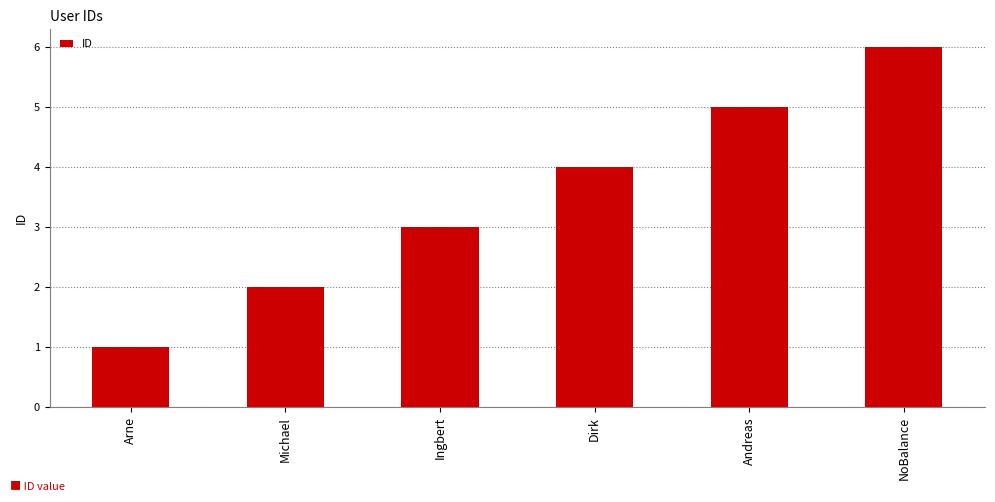

What is the change in value from Michael to Andreas?

+3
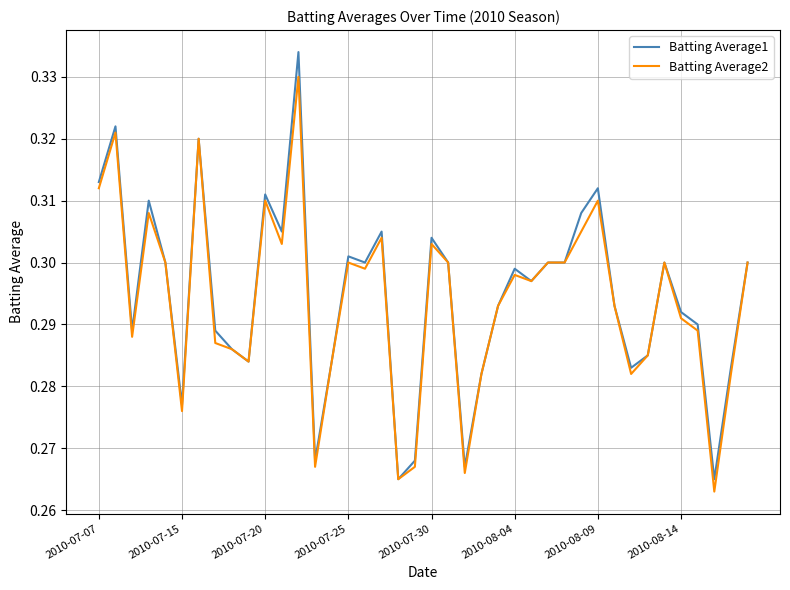

Rank the series by their maximum value, from lowest to highest.

Batting Average2, Batting Average1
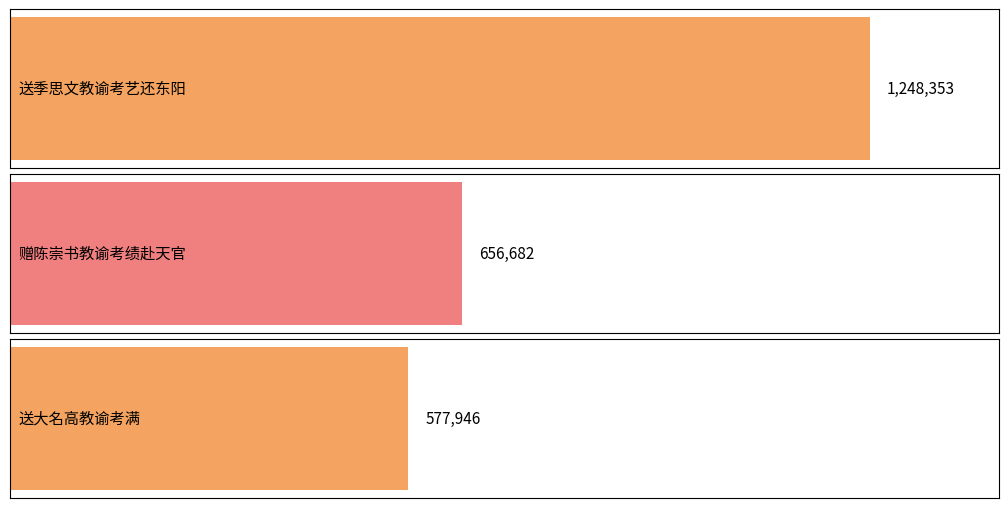

Which label corresponds to the smallest value in the chart?

送大名高教谕考满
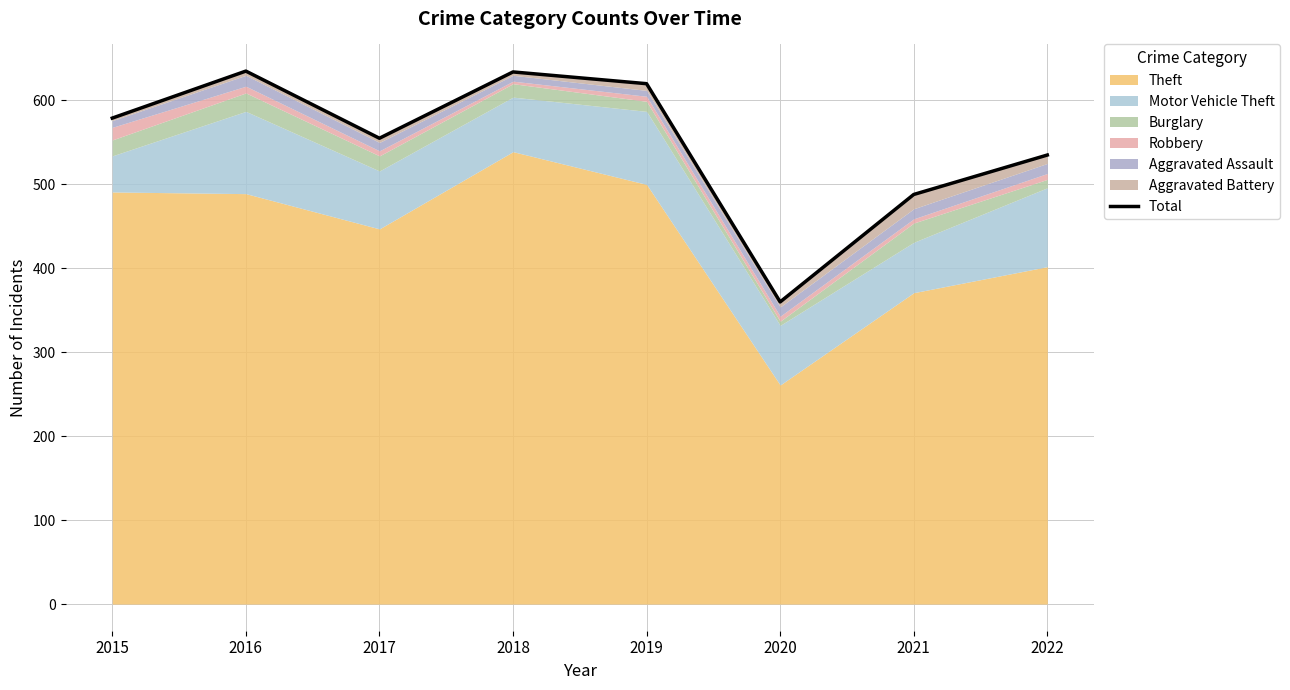

Reading left to right, list all the values displayed in this chart.

579	635	555	634	620	360	488	535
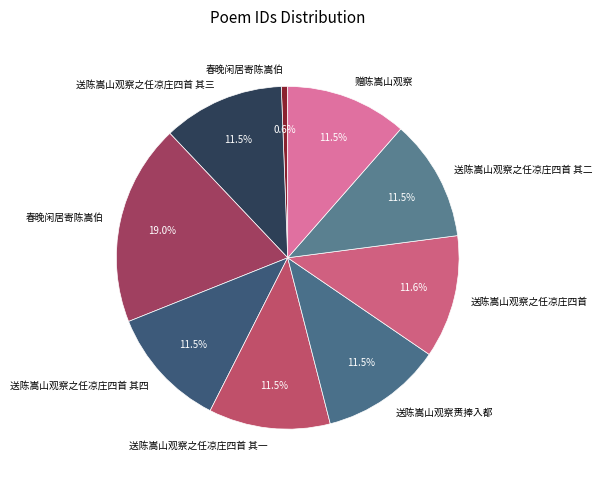

Which slice is the largest?

春晚闲居寄陈嵩伯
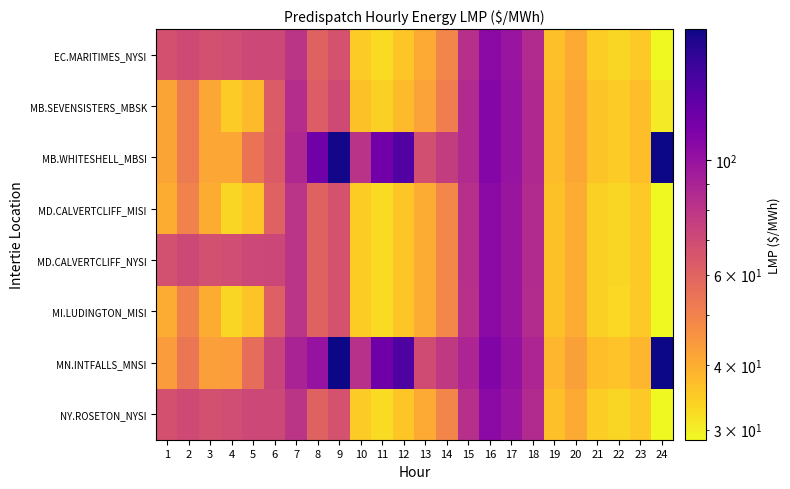

Reading left to right, list all the values displayed in this chart.

EC.MARITIMES_NYSI: 1=67.2	2=70.1	3=67.5	4=68.9	5=71.1	6=71.2	7=80.2	8=60.0	9=66.6	10=34.8	11=32.4	12=35.7	13=40.5	14=49.2	15=83.1	16=106.4	17=98.6	18=85.7	19=36.6	20=40.6	21=34.3	22=33.3	23=35.3	24=28.7
MB.SEVENSISTERS_MBSK: 1=41.9	2=52.2	3=41.6	4=34.9	5=37.6	6=63.0	7=84.5	8=62.5	9=69.9	10=36.4	11=34.1	12=37.5	13=42.4	14=51.5	15=86.5	16=109.2	17=100.1	18=86.9	19=37.4	20=41.5	21=35.8	22=34.9	23=37.0	24=30.4
MB.WHITESHELL_MBSI: 1=41.9	2=52.2	3=41.6	4=41.3	5=54.4	6=63.4	7=87.1	8=120.4	9=176.0	10=81.5	11=120.0	12=138.6	13=68.1	14=76.3	15=86.5	16=109.2	17=100.1	18=86.9	19=37.4	20=41.5	21=35.9	22=35.0	23=37.0	24=178.8
MD.CALVERTCLIFF_MISI: 1=40.0	2=50.0	3=40.0	4=33.1	5=35.8	6=60.6	7=80.6	8=60.1	9=66.6	10=34.8	11=32.4	12=35.7	13=40.4	14=49.0	15=82.9	16=106.1	17=98.2	18=85.3	19=36.5	20=40.4	21=34.2	22=33.2	23=35.3	24=28.7
MD.CALVERTCLIFF_NYSI: 1=67.4	2=70.4	3=67.7	4=69.2	5=71.2	6=71.5	7=80.6	8=60.1	9=66.6	10=34.8	11=32.4	12=35.7	13=40.4	14=49.0	15=82.9	16=106.1	17=98.2	18=85.3	19=36.5	20=40.4	21=34.2	22=33.2	23=35.3	24=28.7
MI.LUDINGTON_MISI: 1=40.2	2=50.3	3=40.0	4=33.3	5=35.9	6=60.9	7=80.9	8=60.1	9=66.6	10=34.6	11=32.4	12=35.6	13=40.2	14=48.8	15=82.6	16=105.8	17=97.9	18=85.0	19=36.4	20=40.2	21=34.1	22=33.1	23=35.2	24=28.8
MN.INTFALLS_MNSI: 1=43.5	2=53.8	3=42.9	4=43.4	5=56.6	6=72.4	7=90.0	8=100.5	9=178.6	10=82.8	11=121.2	12=140.0	13=69.5	14=78.2	15=88.8	16=111.7	17=101.6	18=88.7	19=38.2	20=42.6	21=37.1	22=36.3	23=38.2	24=179.8
NY.ROSETON_NYSI: 1=67.2	2=70.1	3=67.5	4=68.9	5=71.1	6=71.2	7=80.2	8=60.0	9=66.6	10=34.8	11=32.4	12=35.7	13=40.5	14=49.2	15=83.1	16=106.4	17=98.6	18=85.7	19=36.6	20=40.6	21=34.3	22=33.3	23=35.3	24=28.7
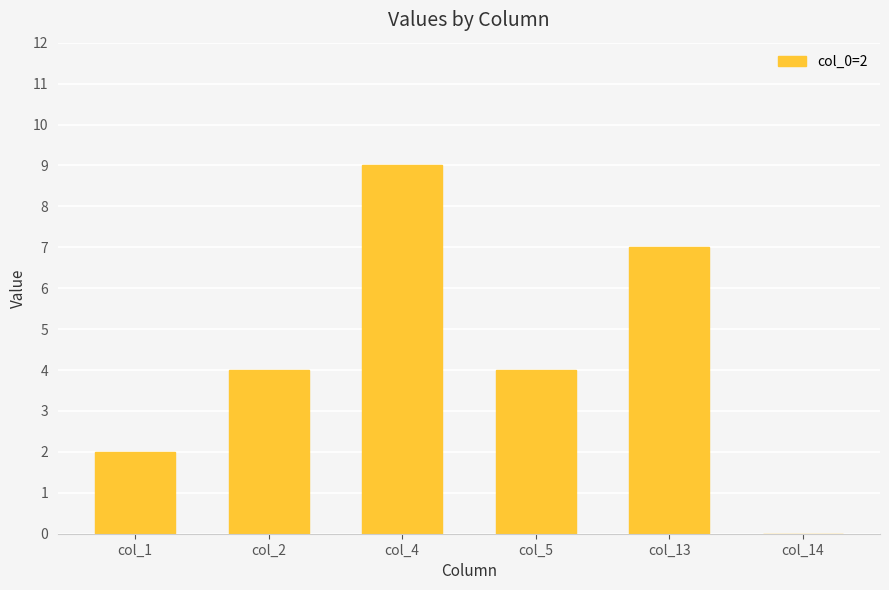

Between col_4 and col_5, which is larger?

col_4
○ ○ ○
WHAT YOU SHOULD DO: Rewrite the listing from the line containing "Batting Average2, Batting Average1" through the end, replacing "Reading left to right" with "From left to right" and keeping everything else the same. Leave the pictures out.

RESULT:
Batting Average2, Batting Average1

Which label corresponds to the smallest value in the chart?

送大名高教谕考满

From left to right, list all the values displayed in this chart.

579	635	555	634	620	360	488	535

Which slice is the largest?

春晚闲居寄陈嵩伯

From left to right, list all the values displayed in this chart.

EC.MARITIMES_NYSI: 1=67.2	2=70.1	3=67.5	4=68.9	5=71.1	6=71.2	7=80.2	8=60.0	9=66.6	10=34.8	11=32.4	12=35.7	13=40.5	14=49.2	15=83.1	16=106.4	17=98.6	18=85.7	19=36.6	20=40.6	21=34.3	22=33.3	23=35.3	24=28.7
MB.SEVENSISTERS_MBSK: 1=41.9	2=52.2	3=41.6	4=34.9	5=37.6	6=63.0	7=84.5	8=62.5	9=69.9	10=36.4	11=34.1	12=37.5	13=42.4	14=51.5	15=86.5	16=109.2	17=100.1	18=86.9	19=37.4	20=41.5	21=35.8	22=34.9	23=37.0	24=30.4
MB.WHITESHELL_MBSI: 1=41.9	2=52.2	3=41.6	4=41.3	5=54.4	6=63.4	7=87.1	8=120.4	9=176.0	10=81.5	11=120.0	12=138.6	13=68.1	14=76.3	15=86.5	16=109.2	17=100.1	18=86.9	19=37.4	20=41.5	21=35.9	22=35.0	23=37.0	24=178.8
MD.CALVERTCLIFF_MISI: 1=40.0	2=50.0	3=40.0	4=33.1	5=35.8	6=60.6	7=80.6	8=60.1	9=66.6	10=34.8	11=32.4	12=35.7	13=40.4	14=49.0	15=82.9	16=106.1	17=98.2	18=85.3	19=36.5	20=40.4	21=34.2	22=33.2	23=35.3	24=28.7
MD.CALVERTCLIFF_NYSI: 1=67.4	2=70.4	3=67.7	4=69.2	5=71.2	6=71.5	7=80.6	8=60.1	9=66.6	10=34.8	11=32.4	12=35.7	13=40.4	14=49.0	15=82.9	16=106.1	17=98.2	18=85.3	19=36.5	20=40.4	21=34.2	22=33.2	23=35.3	24=28.7
MI.LUDINGTON_MISI: 1=40.2	2=50.3	3=40.0	4=33.3	5=35.9	6=60.9	7=80.9	8=60.1	9=66.6	10=34.6	11=32.4	12=35.6	13=40.2	14=48.8	15=82.6	16=105.8	17=97.9	18=85.0	19=36.4	20=40.2	21=34.1	22=33.1	23=35.2	24=28.8
MN.INTFALLS_MNSI: 1=43.5	2=53.8	3=42.9	4=43.4	5=56.6	6=72.4	7=90.0	8=100.5	9=178.6	10=82.8	11=121.2	12=140.0	13=69.5	14=78.2	15=88.8	16=111.7	17=101.6	18=88.7	19=38.2	20=42.6	21=37.1	22=36.3	23=38.2	24=179.8
NY.ROSETON_NYSI: 1=67.2	2=70.1	3=67.5	4=68.9	5=71.1	6=71.2	7=80.2	8=60.0	9=66.6	10=34.8	11=32.4	12=35.7	13=40.5	14=49.2	15=83.1	16=106.4	17=98.6	18=85.7	19=36.6	20=40.6	21=34.3	22=33.3	23=35.3	24=28.7

Between col_4 and col_5, which is larger?

col_4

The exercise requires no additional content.